Des structures coûteuses pour les finances publiques
Les entités concernées représentaient un poids budgétaire non négligeable pour l’État sénégalais. Les données présentées par les autorités indiquent que ces structures bénéficiaient en 2025 de dotations budgétaires cumulées d’environ 28 milliards de FCFA.
À cela s’ajoutait une masse salariale annuelle estimée à plus de 9 milliards de FCFA, pour un effectif total de près de 1 000 agents. Les structures concernées affichaient également une dette globale d’environ 2,6 milliards de FCFA à la fin de l’année 2024.
En additionnant les économies liées aux charges de fonctionnement, aux subventions publiques et aux dépenses administratives, le gouvernement estime que la réforme permettra d’économiser près de 55 milliards de FCFA sur une période de trois ans.
Une restructuration accompagnée de mesures sociales
La suppression de ces structures soulève naturellement la question du devenir des agents qui y travaillent. Le gouvernement a indiqué que des mesures d’accompagnement social seront mises en place afin d’atténuer l’impact de la réforme.
Parmi les pistes envisagées figurent le redéploiement de certains agents dans d’autres administrations publiques, la gestion progressive des restructurations ainsi que la prise en charge des questions liées au patrimoine et aux engagements financiers des entités supprimées.
Un comité interministériel de suivi devrait être chargé de superviser la mise en œuvre de cette réforme et de veiller à la gestion des conséquences administratives, financières et sociales.
Une volonté de moderniser la gouvernance publique
Au-delà de l’aspect budgétaire, cette décision s’inscrit dans une démarche plus large visant à moderniser la gouvernance publique. Le gouvernement sénégalais souhaite réduire les chevauchements institutionnels, améliorer la coordination entre les structures publiques et renforcer l’évaluation de leur performance.
La réforme du secteur parapublic constitue ainsi un levier pour renforcer la discipline budgétaire, dans un contexte où les États sont appelés à optimiser l’utilisation des ressources publiques face aux contraintes économiques.
Une réforme emblématique de la nouvelle gestion publique
La suppression de ces structures publiques marque une étape importante dans la transformation de l’administration sénégalaise. Elle traduit la volonté des autorités de passer d’une logique d’expansion administrative à une logique d’efficacité et de résultats.
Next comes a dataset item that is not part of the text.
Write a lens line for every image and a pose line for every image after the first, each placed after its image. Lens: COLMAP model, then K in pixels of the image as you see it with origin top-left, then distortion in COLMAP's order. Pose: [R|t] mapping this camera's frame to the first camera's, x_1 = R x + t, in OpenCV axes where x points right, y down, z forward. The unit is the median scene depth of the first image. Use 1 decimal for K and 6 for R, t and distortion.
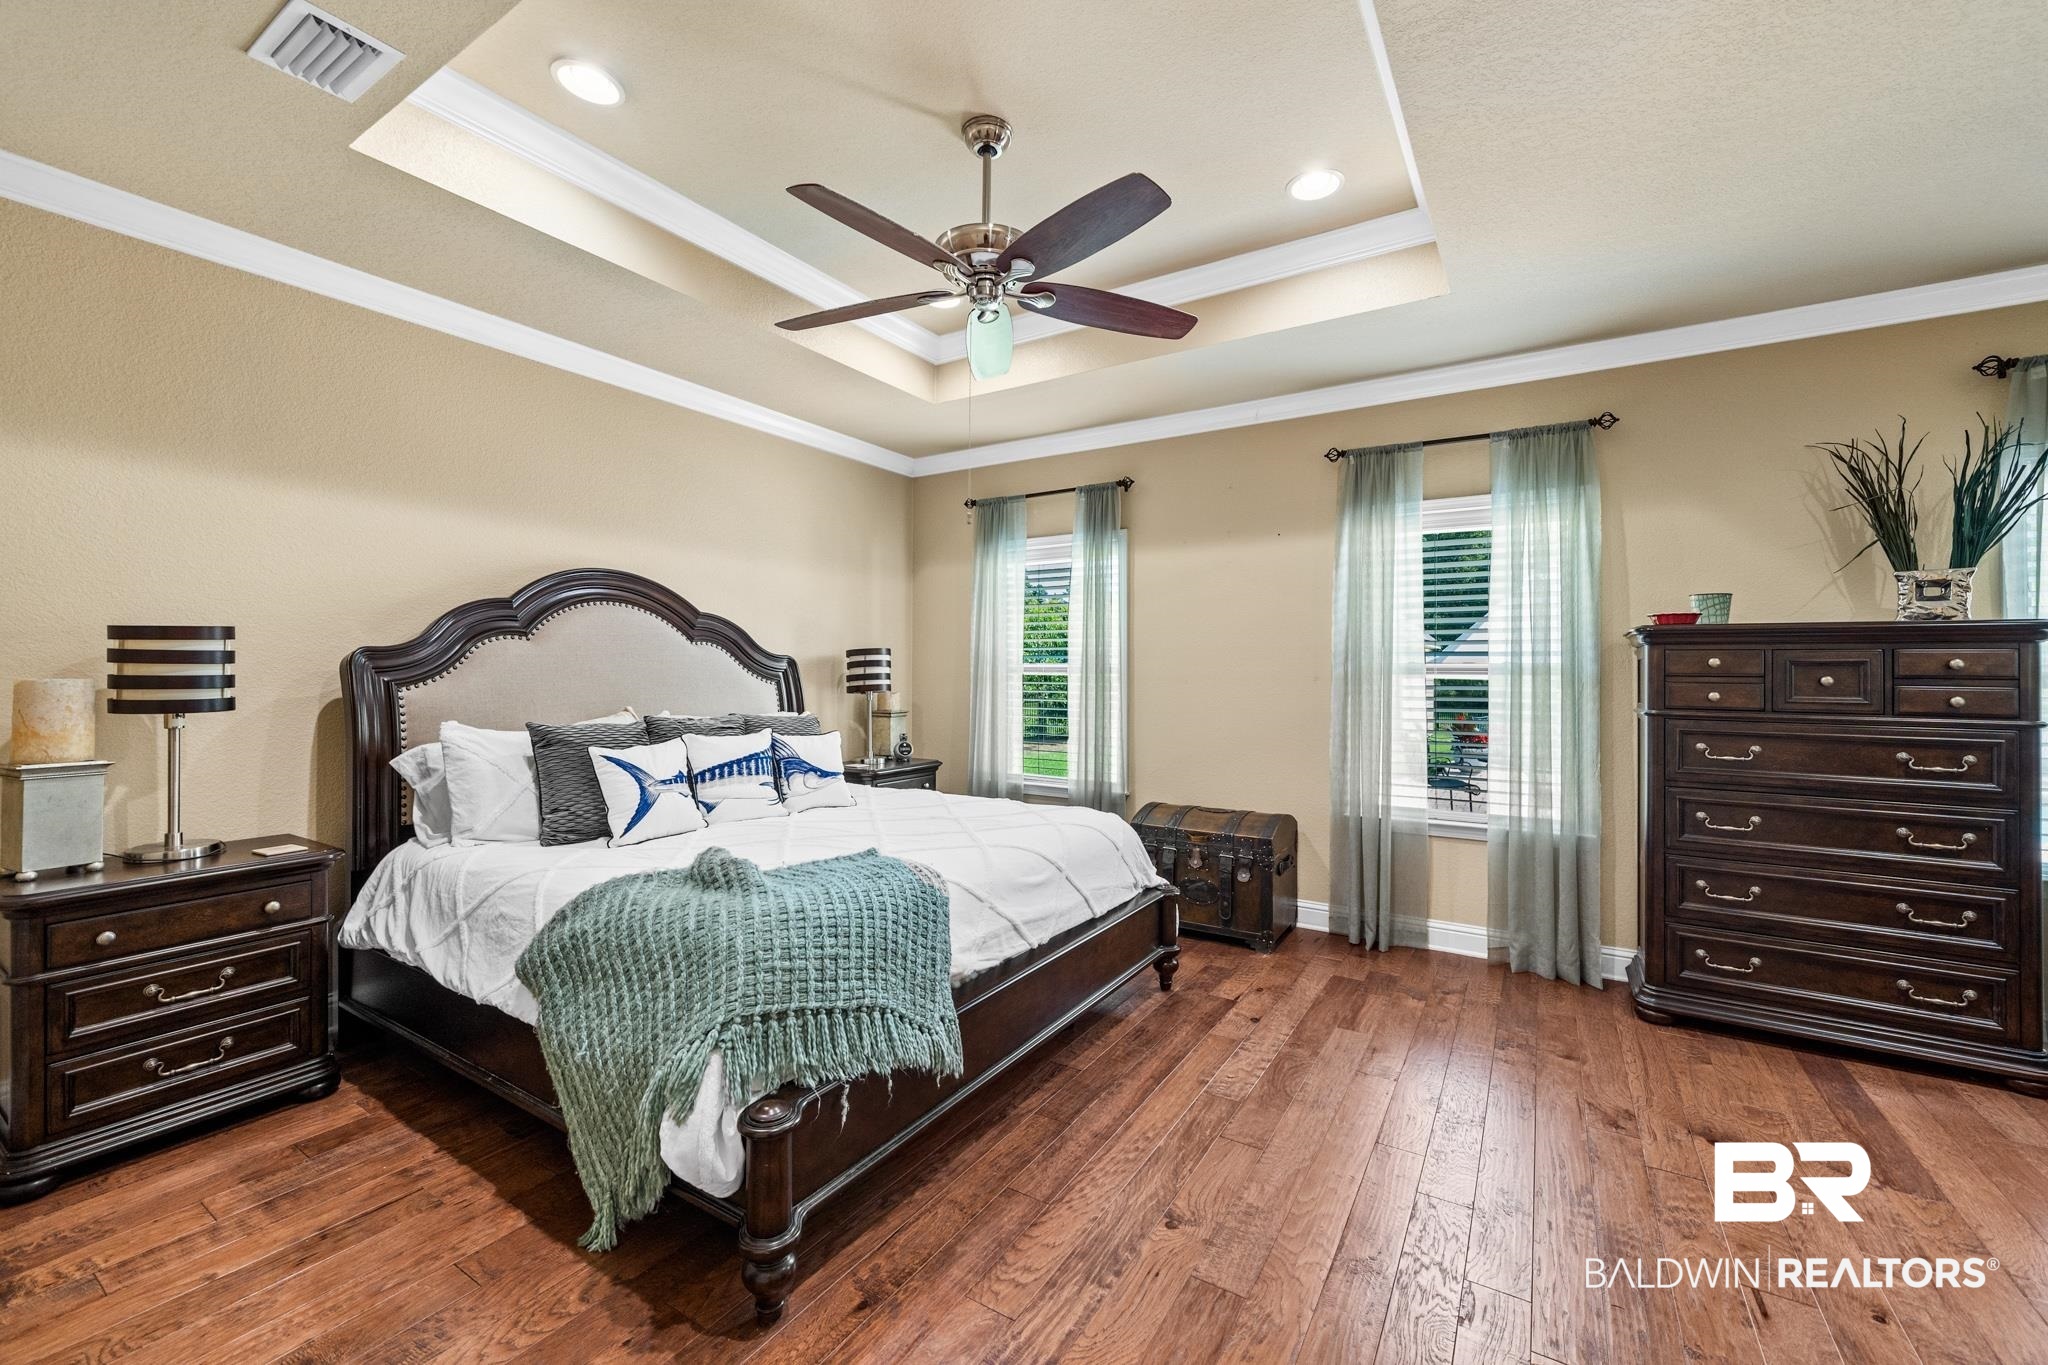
lens RADIAL K [[823.7, 0, 1019.2], [0, 823.7, 674.1], [0, 0, 1]] dist [-0.002018, -0.000394]
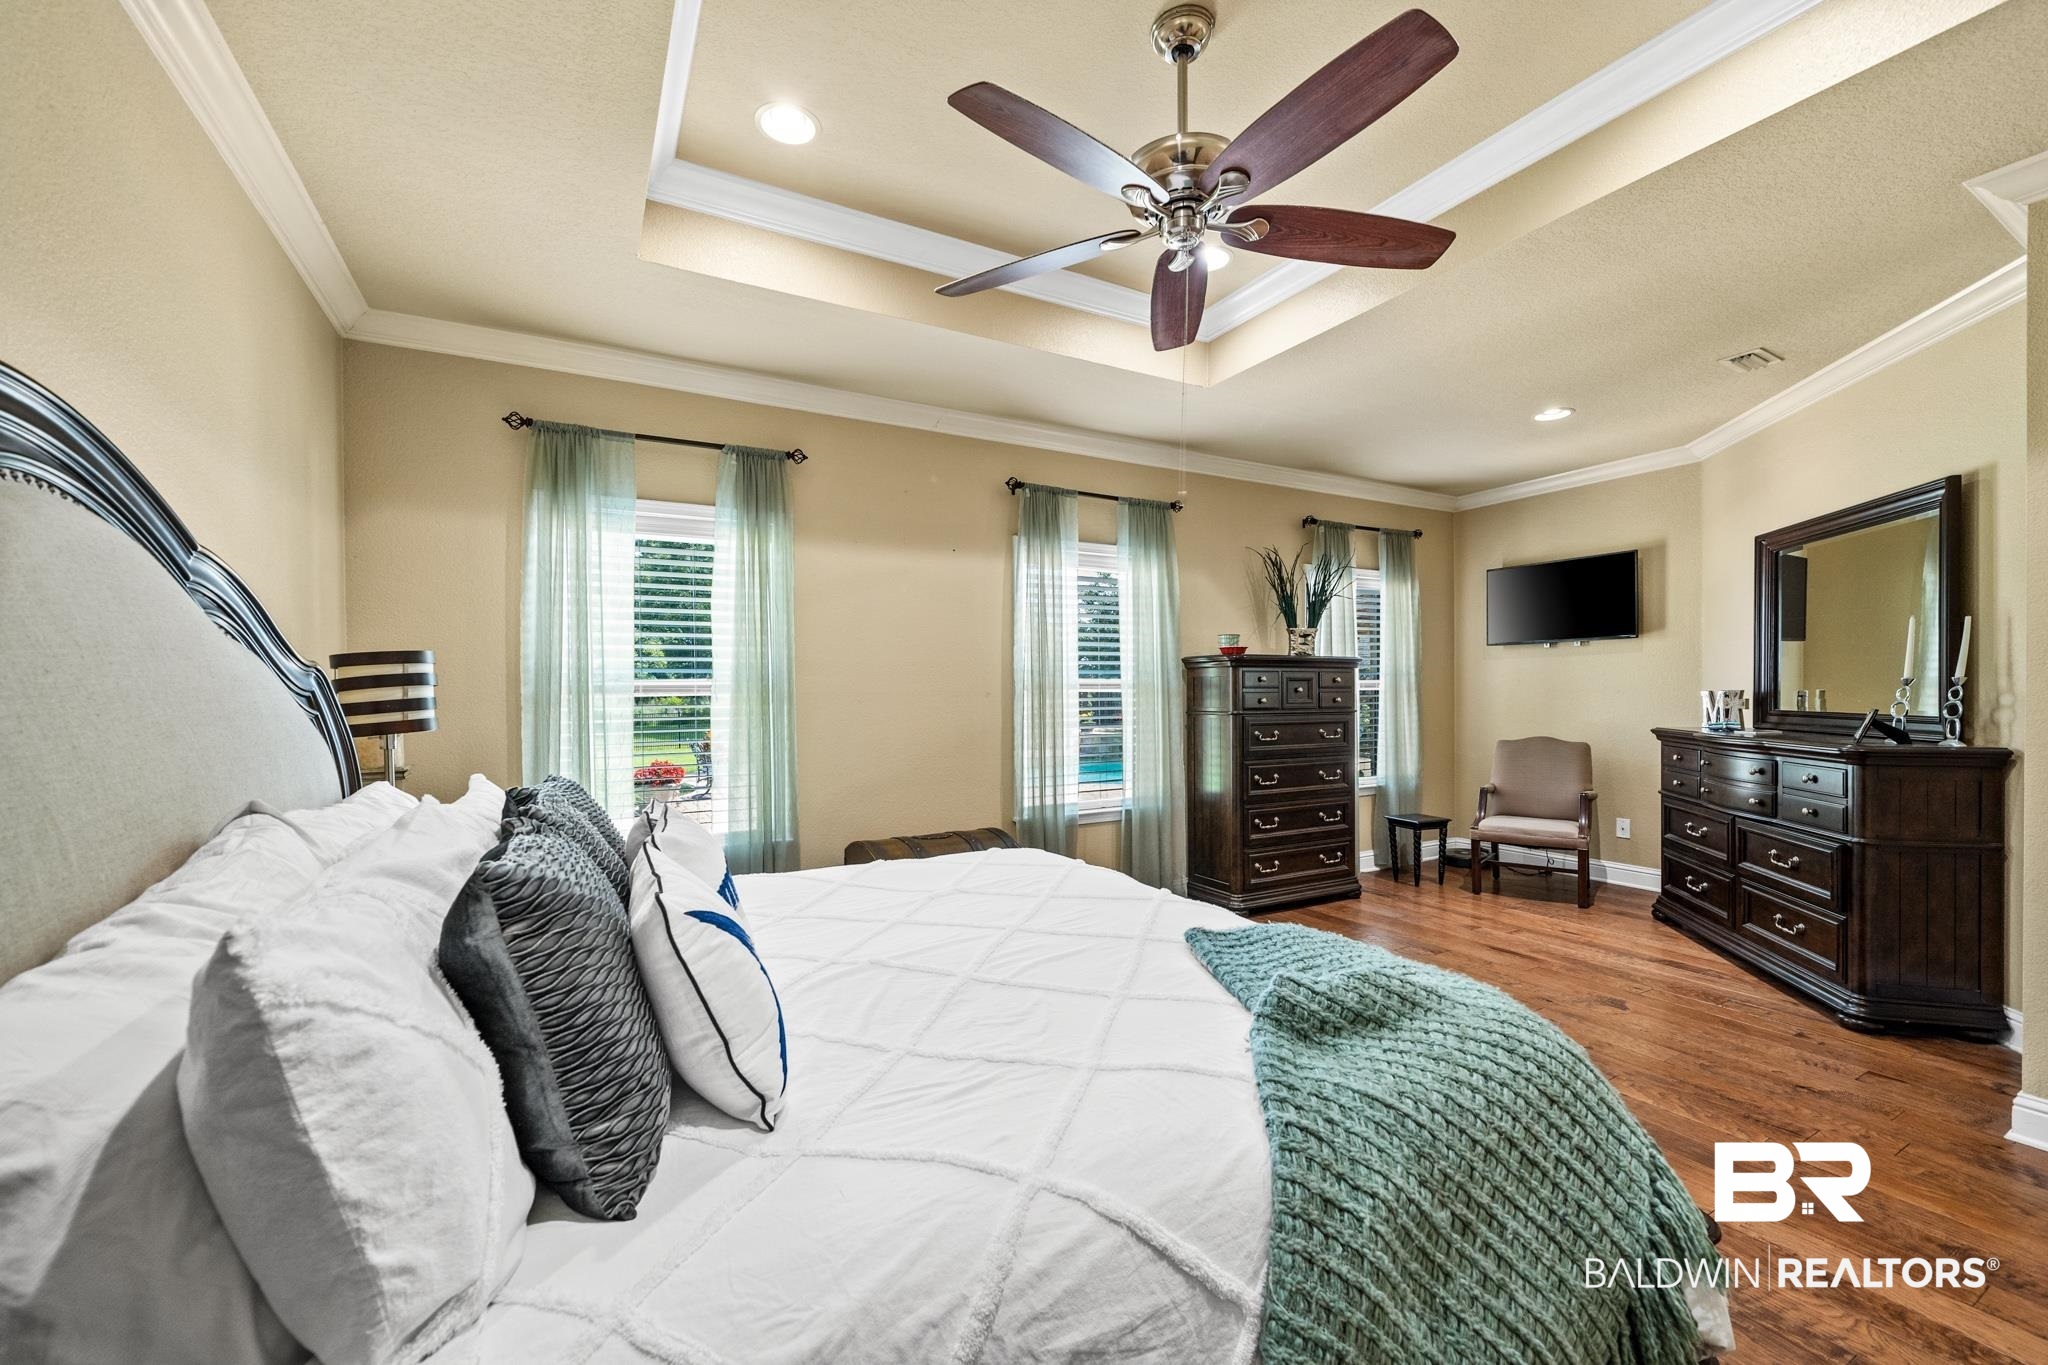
lens RADIAL K [[811.5, 0, 1021.3], [0, 811.5, 693.9], [0, 0, 1]] dist [-0.001990, -0.000317]
pose [[0.474098, -0.014103, 0.880359, -0.598149], [0.013924, 0.999867, 0.008519, -0.003480], [-0.880362, 0.008220, 0.474231, 0.546544]]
Reste désormais à observer la mise en œuvre concrète de cette réforme et sa capacité à produire les économies annoncées sans fragiliser les missions essentielles de l’État. Car au-delà des chiffres et des annonces, c’est bien la qualité de la gouvernance publique qui sera le véritable indicateur du succès de cette restructuration.
Dans un contexte où les finances publiques sont scrutées avec attention, le Sénégal semble vouloir envoyer un signal clair : celui d’un État qui cherche à devenir plus agile, plus cohérent et plus responsable dans la gestion de ses ressources.